» Problem A
In the excerpt on the stream engine, list every word that is joined by a hyphen or a slash.
Segment Start: Excerpted text
In this paper, we take the opposite route and design a stream engine directly on top of a database kernel.
Incoming tuples are directly stored upon arrival in a new kind of system tables, called baskets.
A continuous query can then be evaluated over its relevant baskets as a typical one-time query
exploiting the power of the relational engine.
Once a tuple has been seen by all relevant queries/operators, it is dropped from its basket.
A basket can be the input to a single or multiple similar query plans.
Furthermore, a query plan can be split into multiple parts each one with its own
input/output baskets allowing for flexible load sharing query scheduling.
Contrary to traditional stream engines, that process one tuple at a time,
this model allows batch processing of tuples, e.g., query a basket only after tuples arrive
or after a time threshold has passed.
Furthermore, we are not restricted to process tuples in the order they arrive.
Segment End: Excerpted text
» Problem B
Please copy the rows again, everything from the start of the rows down to the line that contains "Share this e", both ends included, and leave out the pictures.
Segment Start: Input material
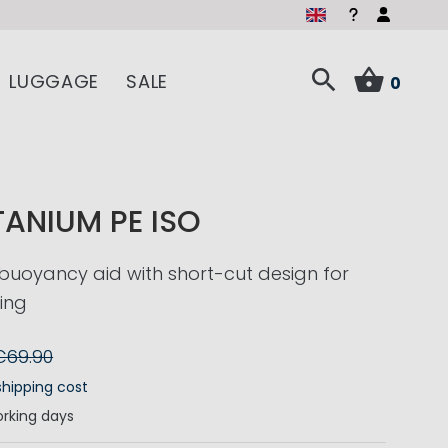
LUGGAGE
SALE
0
TANIUM PE ISO
buoyancy aid with short-cut design for
ling
€69.90
shipping cost
rking days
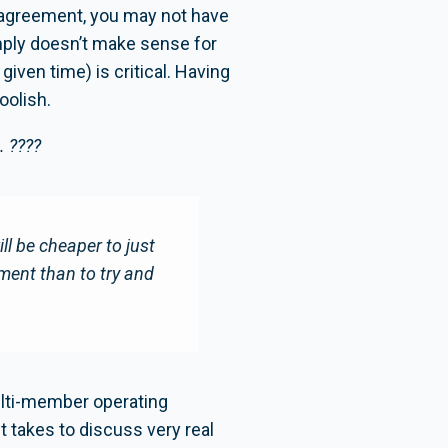
 agreement, you may not have
simply doesn’t make sense for
iven time) is critical. Having
oolish.
. ????
will be cheaper to just
ement than to try and
ulti-member operating
t takes to discuss very real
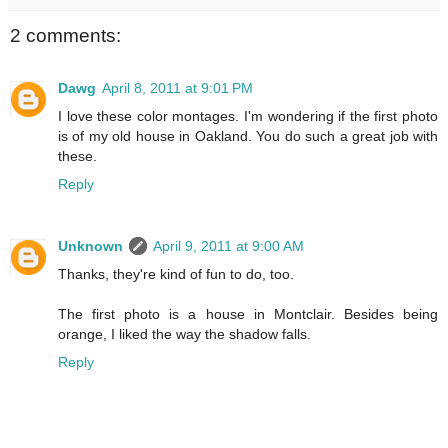
2 comments:
Dawg
April 8, 2011 at 9:01 PM
I love these color montages. I'm wondering if the first photo
is of my old house in Oakland. You do such a great job with
these.
Reply
Unknown
April 9, 2011 at 9:00 AM
Thanks, they're kind of fun to do, too.
The first photo is a house in Montclair. Besides being
orange, I liked the way the shadow falls.
Reply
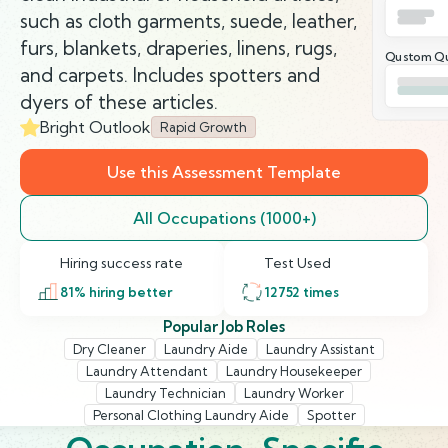
such as cloth garments, suede, leather,
furs, blankets, draperies, linens, rugs,
Qustom Qu
and carpets. Includes spotters and
dyers of these articles.
Bright Outlook
Rapid Growth
Use this Assessment Template
All Occupations (1000+)
Hiring success rate
Test Used
81
% hiring better
12752
times
Popular Job Roles
Dry Cleaner
Laundry Aide
Laundry Assistant
Laundry Attendant
Laundry Housekeeper
Laundry Technician
Laundry Worker
Personal Clothing Laundry Aide
Spotter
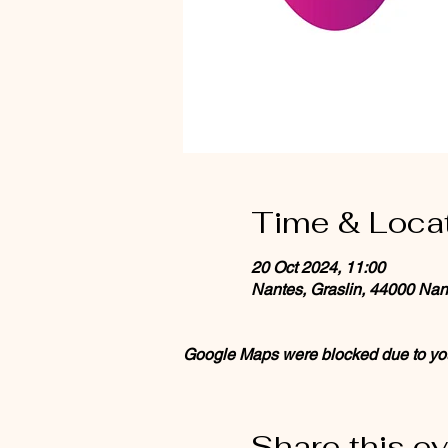
Time & Loca
20 Oct 2024, 11:00
Nantes, Graslin, 44000 Nan
Google Maps were blocked due to your
Share this e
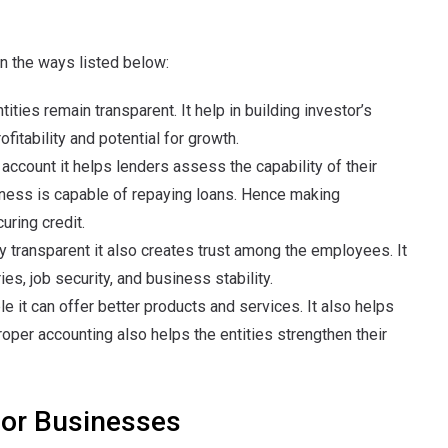
in the ways listed below:
ities remain transparent. It help in building investor’s
ofitability and potential for growth.
account it helps lenders assess the capability of their
iness is capable of repaying loans. Hence making
uring credit.
ly transparent it also creates trust among the employees. It
s, job security, and business stability.
le it can offer better products and services. It also helps
oper accounting also helps the entities strengthen their
for Businesses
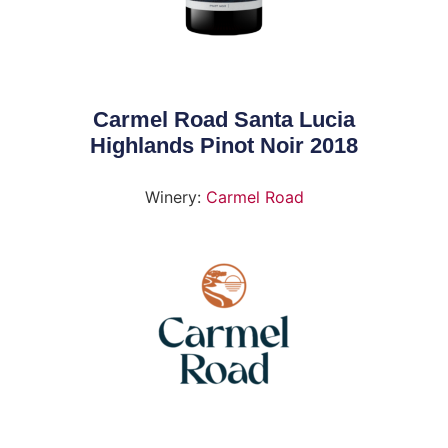
Carmel Road Santa Lucia
Highlands Pinot Noir 2018
Winery:
Carmel Road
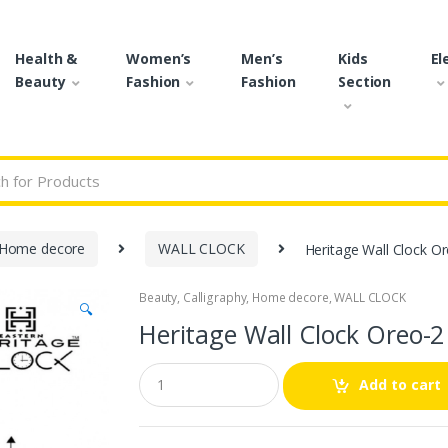
Health &
Women’s
Men’s
Kids
El
Beauty
Fashion
Fashion
Section
r:
Home decore
WALL CLOCK
Heritage Wall Clock O
Beauty
,
Calligraphy
,
Home decore
,
WALL CLOCK
🔍
Heritage Wall Clock Oreo-2
Q
Add to cart
u
a
n
t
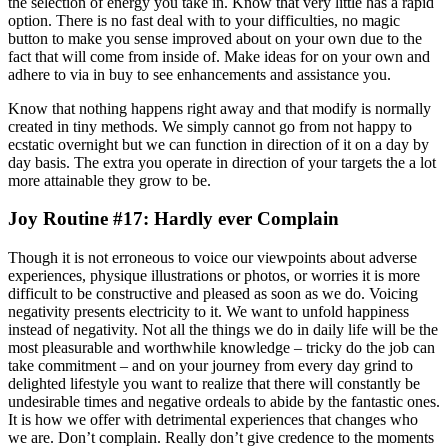
the selection of energy you take in. Know that very little has a rapid
option. There is no fast deal with to your difficulties, no magic
button to make you sense improved about on your own due to the
fact that will come from inside of. Make ideas for on your own and
adhere to via in buy to see enhancements and assistance you.
Know that nothing happens right away and that modify is normally
created in tiny methods. We simply cannot go from not happy to
ecstatic overnight but we can function in direction of it on a day by
day basis. The extra you operate in direction of your targets the a lot
more attainable they grow to be.
Joy Routine #17: Hardly ever Complain
Though it is not erroneous to voice our viewpoints about adverse
experiences, physique illustrations or photos, or worries it is more
difficult to be constructive and pleased as soon as we do. Voicing
negativity presents electricity to it. We want to unfold happiness
instead of negativity. Not all the things we do in daily life will be the
most pleasurable and worthwhile knowledge – tricky do the job can
take commitment – and on your journey from every day grind to
delighted lifestyle you want to realize that there will constantly be
undesirable times and negative ordeals to abide by the fantastic ones.
It is how we offer with detrimental experiences that changes who
we are. Don’t complain. Really don’t give credence to the moments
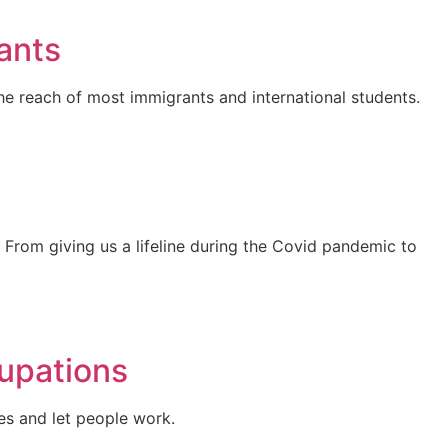
ants
he reach of most immigrants and international students.
From giving us a lifeline during the Covid pandemic to
upations
es and let people work.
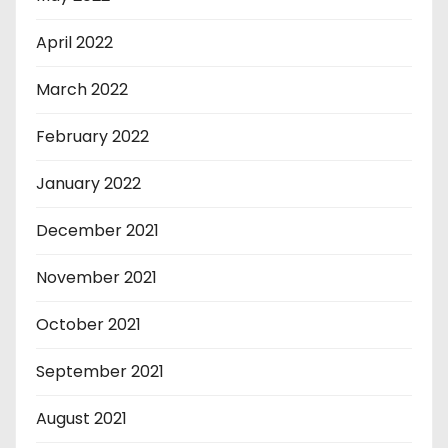
April 2022
March 2022
February 2022
January 2022
December 2021
November 2021
October 2021
September 2021
August 2021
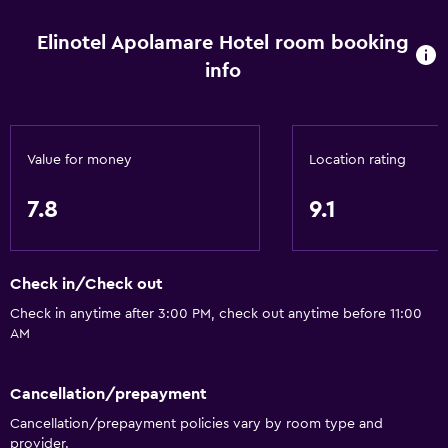
Toilet
Elinotel Apolamare Hotel room booking
Toilet paper
info
Bathrobe
Private bathroom
Walk-in shower
Value for money
Location rating
General
7.8
9.1
Beachfront
Family rooms
Check in/Check out
Sea view
Check in anytime after 3:00 PM, check out anytime before 11:00
Seating area
AM
Garden view
Telephone
Cancellation/prepayment
Carpeted
Cancellation/prepayment policies vary by room type and
provider.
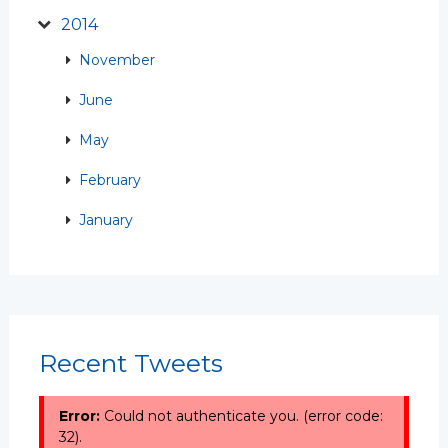
2014
November
June
May
February
January
Recent Tweets
Error:
Could not authenticate you. (error code:
32).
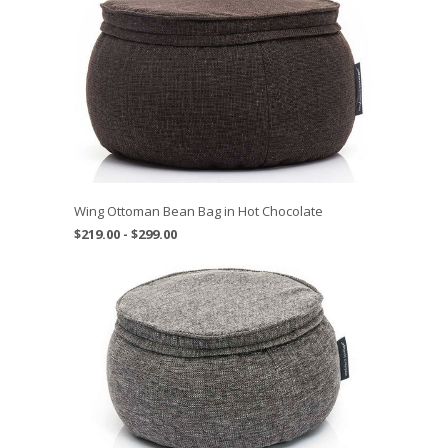
Wing Ottoman Bean Bag in Hot Chocolate
$219.00 - $299.00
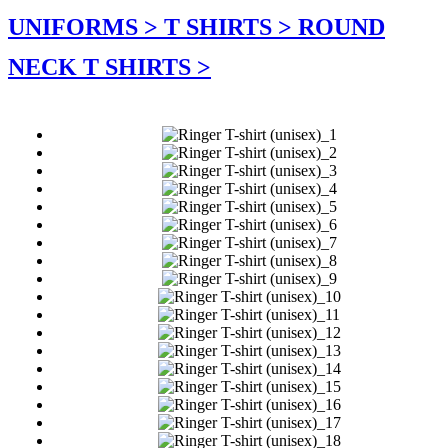
UNIFORMS >
T SHIRTS >
ROUND
NECK T SHIRTS >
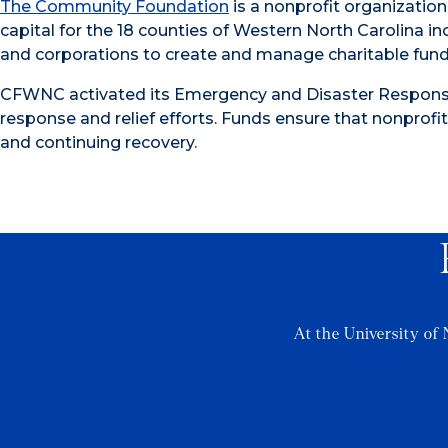
The Community Foundation
is a nonprofit organization
capital for the 18 counties of Western North Carolina in
and corporations to create and manage charitable funds
CFWNC activated its Emergency and Disaster Response
response and relief efforts. Funds ensure that nonprofit
and continuing recovery.
At the University of 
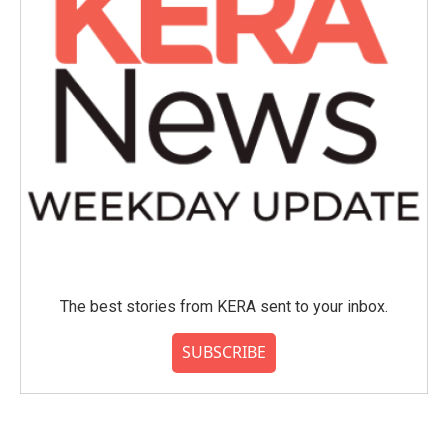
The best stories from KERA sent to your inbox.
SUBSCRIBE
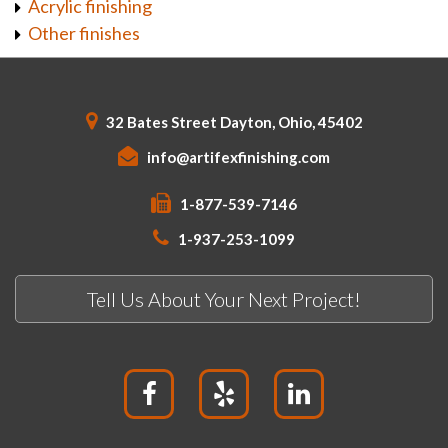
Acrylic finishing
Other finishes
32 Bates Street Dayton, Ohio, 45402
info@artifexfinishing.com
1-877-539-7146
1-937-253-1099
Tell Us About Your Next Project!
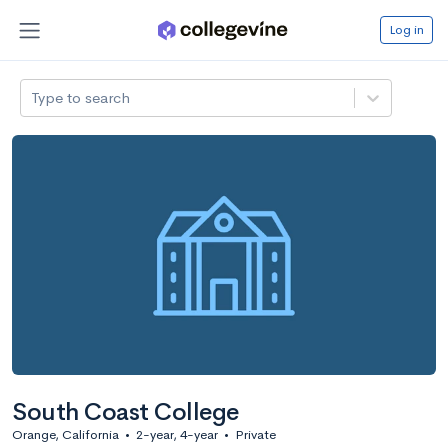
Log in
Type to search
South Coast College
Orange, California
•
2-year, 4-year
•
Private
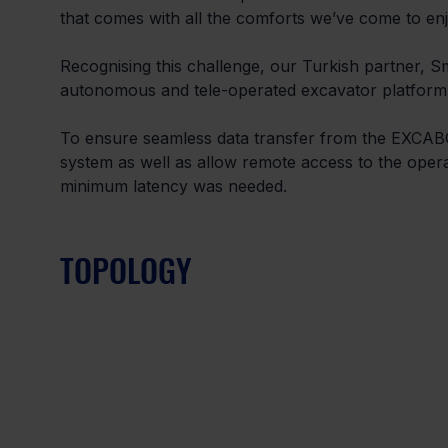
that comes with all the comforts we’ve come to enj
Recognising this challenge, our Turkish partner,
autonomous and tele-operated excavator platform.
To ensure seamless data transfer from the EXCABOT 
system as well as allow remote access to the opera
minimum latency was needed.
TOPOLOGY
Segment End: Input material
» Exercise response A
one-time
queries/operators
input/output

» Exercise response B
LUGGAGE
SALE
0
TANIUM PE ISO
buoyancy aid with short-cut design for
ling
€69.90
shipping cost
rking days
 agreement, you may not have
simply doesn’t make sense for
iven time) is critical. Having
oolish.
. ????
will be cheaper to just
ement than to try and
ulti-member operating
t takes to discuss very real
2 comments:
Dawg
April 8, 2011 at 9:01 PM
I love these color montages. I'm wondering if the first photo
is of my old house in Oakland. You do such a great job with
these.
Reply
Unknown
April 9, 2011 at 9:00 AM
Thanks, they're kind of fun to do, too.
The first photo is a house in Montclair. Besides being
orange, I liked the way the shadow falls.
Reply
such as cloth garments, suede, leather,
furs, blankets, draperies, linens, rugs,
Qustom Qu
and carpets. Includes spotters and
dyers of these articles.
Bright Outlook
Rapid Growth
Use this Assessment Template
All Occupations (1000+)
Hiring success rate
Test Used
81
% hiring better
12752
times
Popular Job Roles
Dry Cleaner
Laundry Aide
Laundry Assistant
Laundry Attendant
Laundry Housekeeper
Laundry Technician
Laundry Worker
Personal Clothing Laundry Aide
Spotter
Time & Loca
20 Oct 2024, 11:00
Nantes, Graslin, 44000 Nan
Google Maps were blocked due to your
Share this e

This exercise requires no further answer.